N treatment performance in stormwater biofilters: Relationships between sequestered pollutants, environmental conditions, and N cycling soil bacteria.
Stormwater runoff imposes large hydrologic and nutrient imbalances in urban areas through the delivery of large pollutant loads to surface waters. To mitigate this pollution, green stormwater infrastructure (GSI) approaches are increasingly used. Nitrogen (N) removal in GSI varies, depending on soil characteristics and plant species. However, GSI may often leach nitrate and export N. Removal of N is mediated by nitrifying and denitrifying bacteria; whether these bacteria are affected by retained soil contaminants, such as trace metals, is unknown. If accumulated soil metals reach levels that inhibit N cycling microorganisms, N treatment may be reduced. Further N treatment uncertainty arises due to limitations from prior studies, which have been mostly performed under steady-state conditions, in controlled lab environments, or have insufficiently considered transient flow conditions. A detailed understanding of the timing and magnitude of N processes across transient storms is needed to examine the role of biofilters as sources or sinks of aqueous and gaseous N, and to determine how biofilters should be managed to mitigate N export.

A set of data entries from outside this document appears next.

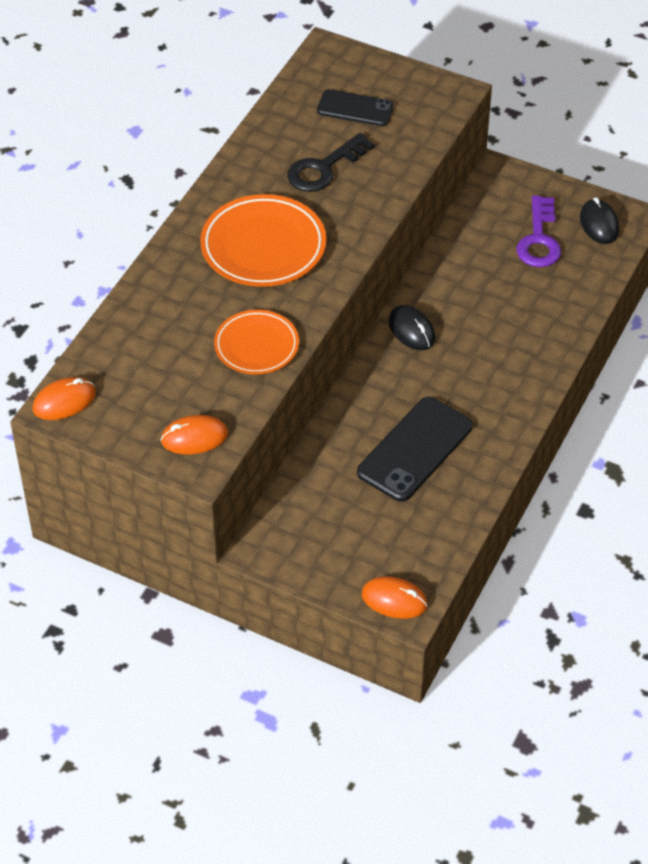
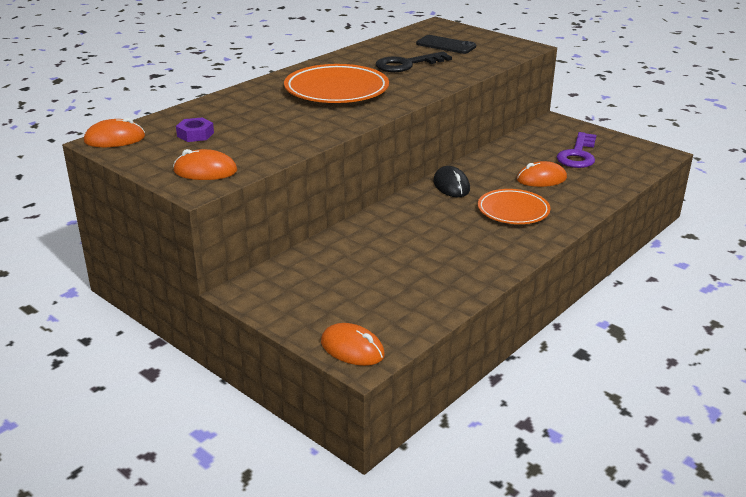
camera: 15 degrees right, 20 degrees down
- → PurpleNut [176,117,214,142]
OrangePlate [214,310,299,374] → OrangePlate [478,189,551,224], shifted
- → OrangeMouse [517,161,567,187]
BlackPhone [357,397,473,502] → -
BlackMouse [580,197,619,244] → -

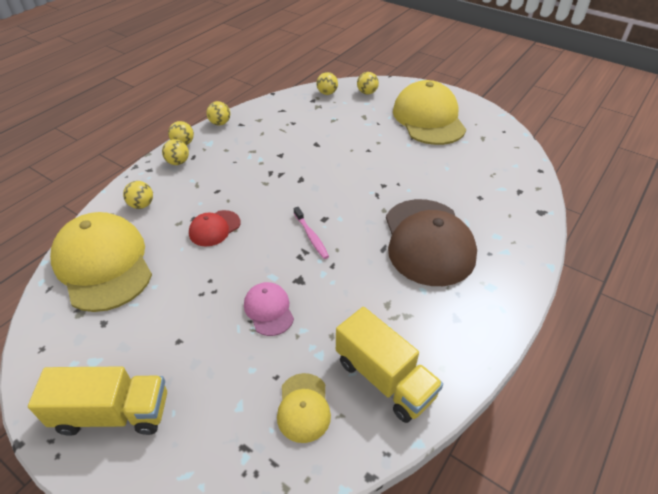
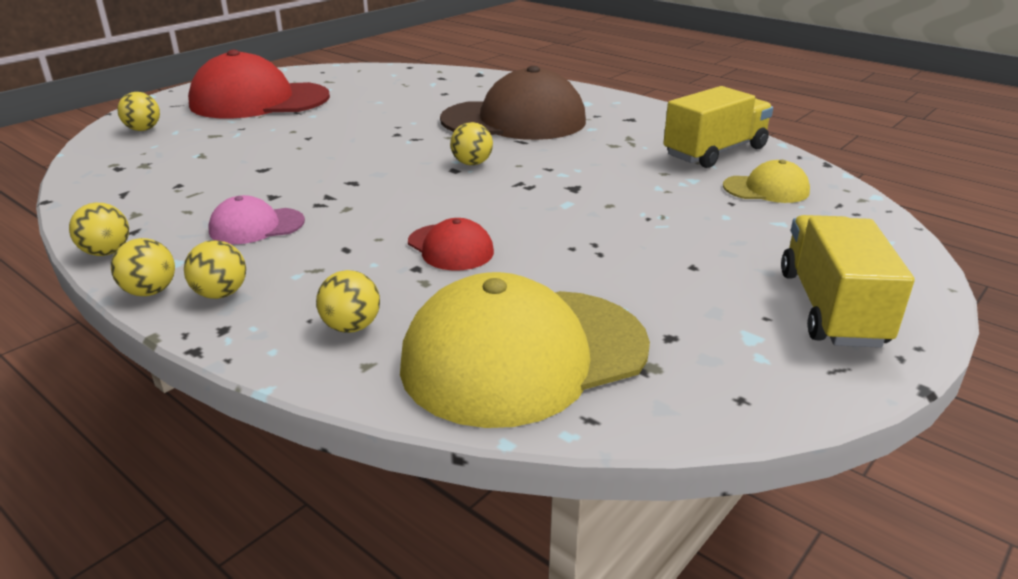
camera: 85 degrees left, 15 degrees down
YellowCap [393,80,466,145] → RedCap [188,50,330,119]
PinkCap [244,282,294,336] → PinkCap [208,195,305,244], shifted
YellowBall [316,72,338,95] → YellowBall [450,122,493,165], shifted
PinkToothbrush [294,207,329,259] → -

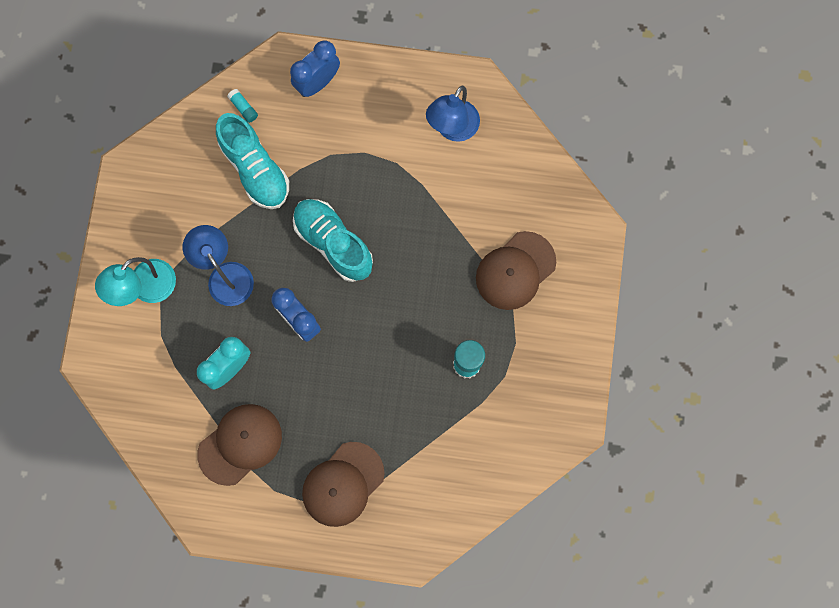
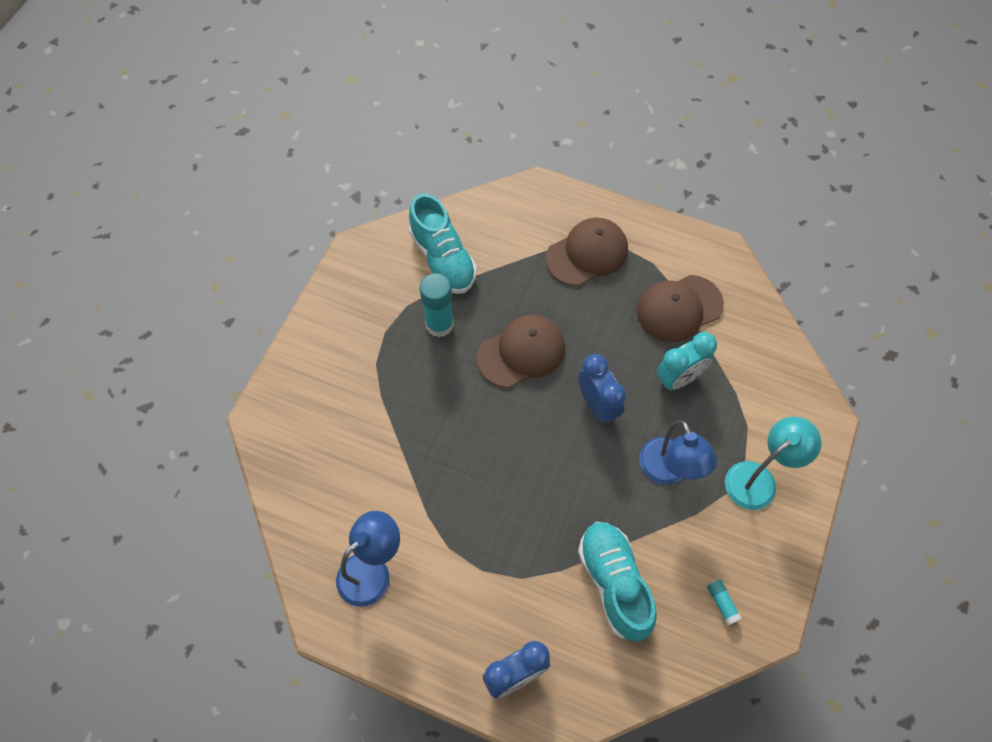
camera: 165 degrees left, 15 degrees down
TurquoiseShoe [293,199,373,282] → TurquoiseShoe [409,193,477,294], shifted
BrownCap [476,231,556,310] → BrownCap [477,315,565,388], shifted
TurquoiseGlueStick [227,89,258,123] → TurquoiseGlueStick [707,580,742,626], shifted

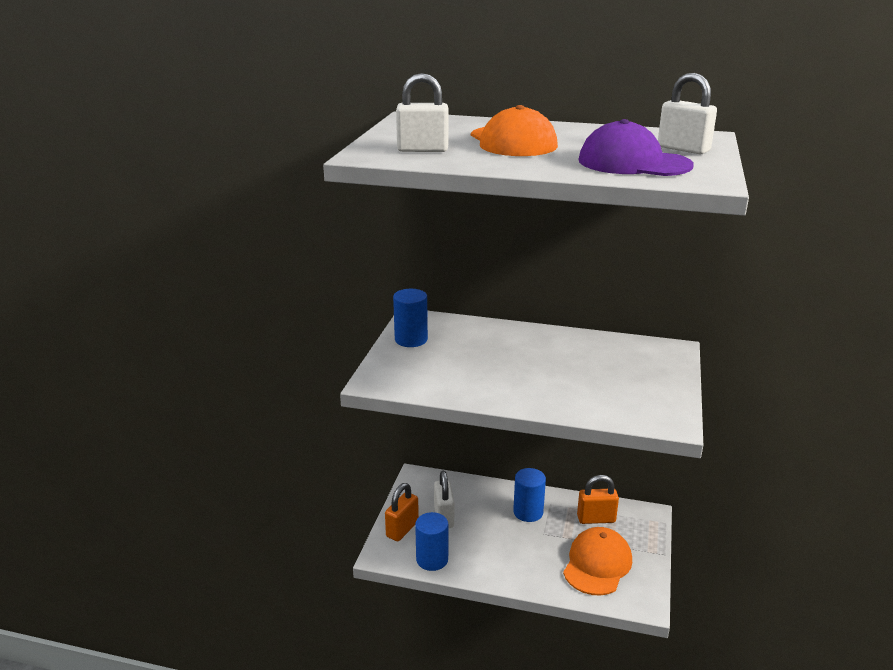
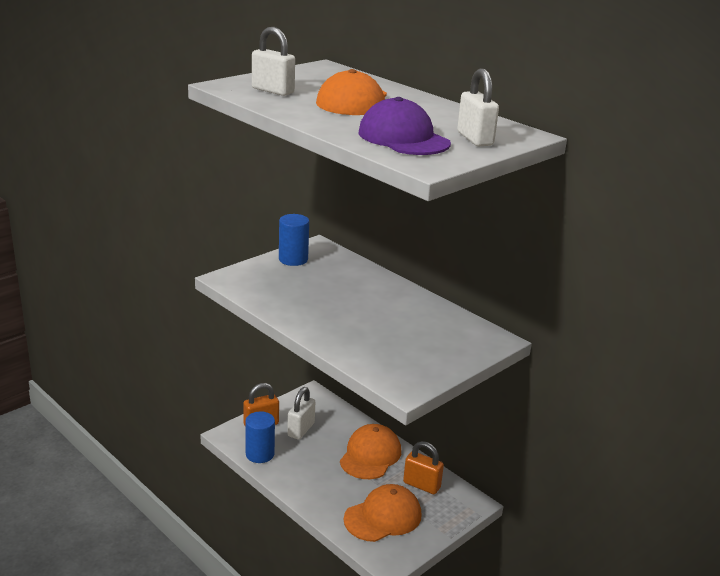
camera: 30 degrees right, 0 degrees up
BlueCylinder [513,468,546,522] → OrangeCap [340,424,401,479]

This doctoral research aims to address these knowledge gaps by 1) evaluating total and bioavailable metal concentrations in soils of field-scale GSI, and how accumulated metals may be predicted from drainage area characteristics, 2) assessing how soil properties, as well as total and bioavailable metal concentrations, influence nitrifying and denitrifying bacteria across representative GSI, and 3) comprehensively assessing N fates and N transformation processes within and in between storms in a field-scale GSI receiving high-flow storm events. Results show that metals can accumulate in GSI soils, and that total metals are significantly correlated to the ratio of impervious drainage area to GSI area. Thus, monitoring efforts may prioritize soils with highest impervious ratios. Results from representative GSI show that linear regression models including soil properties and metal concentrations provide good estimates of nitrifying and denitrifying gene abundances in soils. Bioavailable fractions of Cd and Pb seem to reduce gene abundances of denitrifying microorganisms (nirS, nosZ), with implications for N2O release. In contrast, total Cu, Ni and V appear to exert a positive influence on functional gene abundances, suggesting metal limitation in soils. Results reinforce including bioavailable metal fractions in metal risk assessments. In the final study, chemical, bacterial, and stable isotope data show that denitrification is limited even for high-frequency, large storms, and that GSI systems perform poorly, in terms of N removal, when challenged with a large transient storm, behaving as persistent N sources in subsequent storms. I propose an alternate design consisting of a treatment train of a real-time control stormwater capture system, sequentially followed by a fast-draining cell, and a slow-draining cell.
This dissertation has advanced the understanding of N processing in GSI; the potential interactions between soil nitrifying and denitrifying bacteria and accumulated soil metals has also been evaluated. Recommendations were provided to prioritize metal risk assessments, improve N treatment in GSI, and minimize N export and undesirable environmental consequences.